The runner-up was A123 Systems Inc. of Watertown, Mass., a racing startup with a world-leading technology and now, a fresh defeat.
The move to get the United States into making cutting-edge batteries to power the electric car isn't over. But the starting gun has fired.
DOE is pursuing a double-edged strategy: striving to help existing U.S. companies stay in business until their costs become competitive, and funding possible game-changing technologies that could establish American leadership in these clean energy sectors.
If GM's Volt takes off, there will be more contracts available to players like A123 and LG Chem. Micky Bly, GM's executive director of electric systems, said it's been developing batteries with A123 and one to two other suppliers.
But to the old hands of the battery industry, the first Volt contract was no surprise. They saw an old theme playing out. In the 1980s, American scientists had devised the lithium-ion battery, the technology that will power today's generation of electric cars. But in the 1990s, Asian firms commercialized them, manufactured them and began exporting them to every corner of the world.
They held the high ground -- on experience, on reputation and in existing factories already moving down the cost curve.
"The money has been spent in China, and the factories are up and running, and they're huge factories, state-of-the-art," said James Akridge, a U.S. battery consultant, when asked whether Asian companies have the edge.
In the late 1990s, Akridge was working for Energizer, developing lithium-ion batteries at a new plant in Gainesville, Fla. Suddenly, world prices dropped, and company leaders realized it was cheaper to buy batteries from Japan than make them in the United States. They sold the plant in 1999.
"When you drop it like we did, lithium-ion, and then others have continued to invest and push forward and develop their infrastructure and raw materials," Akridge said, "and then you say, 'Oh, we'd better get back in the game,' I think your competitive position is weak."

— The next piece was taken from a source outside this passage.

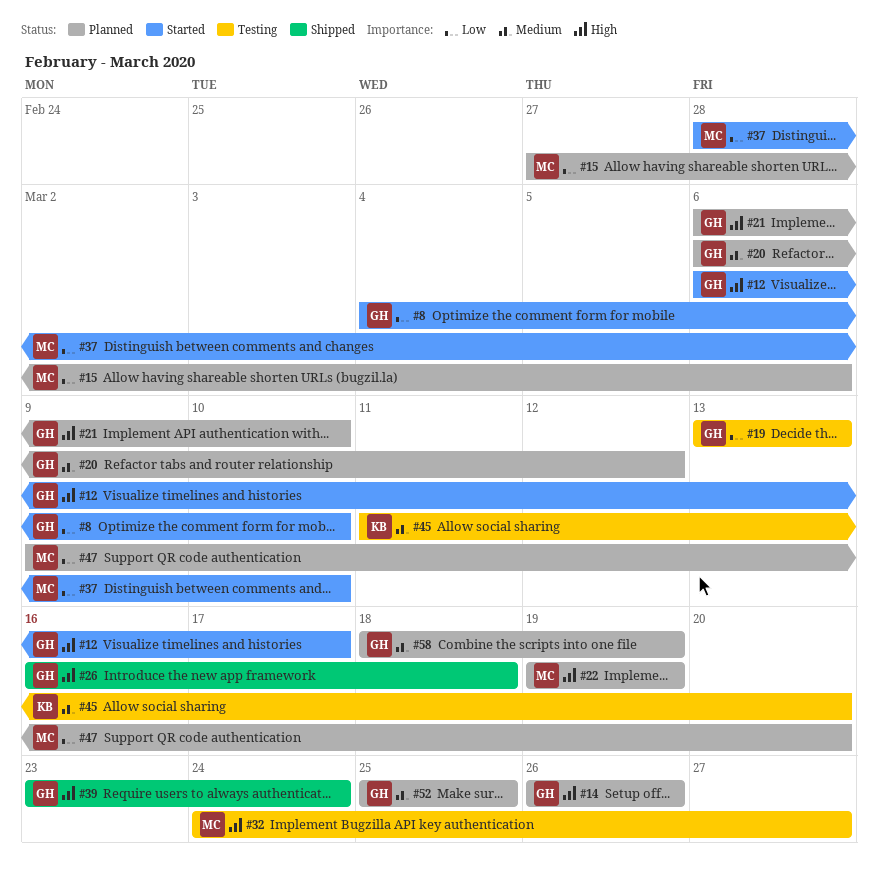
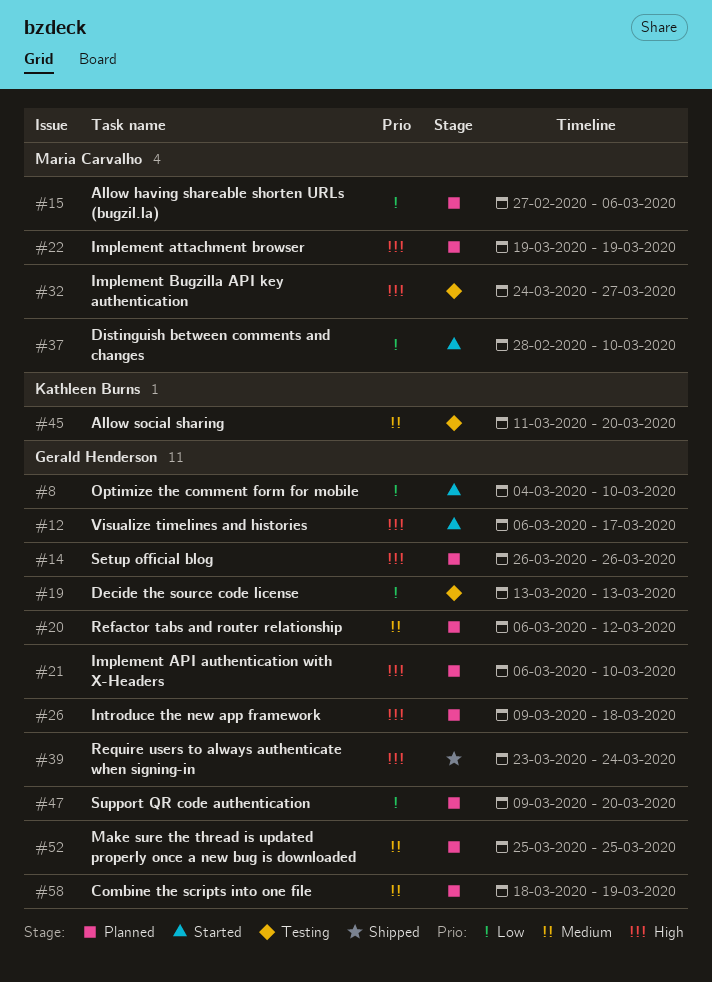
#26, status: Shipped -> Planned
#26, start: Mar 16 -> Mar 9
#47, owner: Maria Carvalho -> Gerald Henderson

To battle for this ground, experts knew, American firms like A123 would need competitive technology, factories of their own, and time to catch up. It would take hundreds of millions of dollars, whether from the government or investors.
All the while, foreign firms would be homing in on the U.S. market, and doing it on U.S. soil.
That's the picture the Obama administration saw in early 2009, when it had just taken office and the economy lay in ruins. As they designed a stimulus plan to rejuvenate the economy, Obama officials knew they wanted to emphasize manufacturing. Clean energy, including batteries, topped the list.
A lost decade of innovation
Matt Rogers, the energy consultant who became DOE's chief official implementing the American Recovery and Reinvestment Act, believed "the United States' greatest competitive advantage is aligning technological innovation and high technology manufacturing to serve growing domestic and global demand."
"For the last decade, America lost sight of the important linkages along the innovation-manufacturing-deployment chain and lost global leadership in multiple industries as a result," he continued in a 2010 case study for Harvard Business School outlining DOE's approach.
In August 2009, DOE awarded $2.4 billion of stimulus funds to jump-start the U.S. industry. A123 got the second-largest grant, $249 million to build battery plants in Michigan.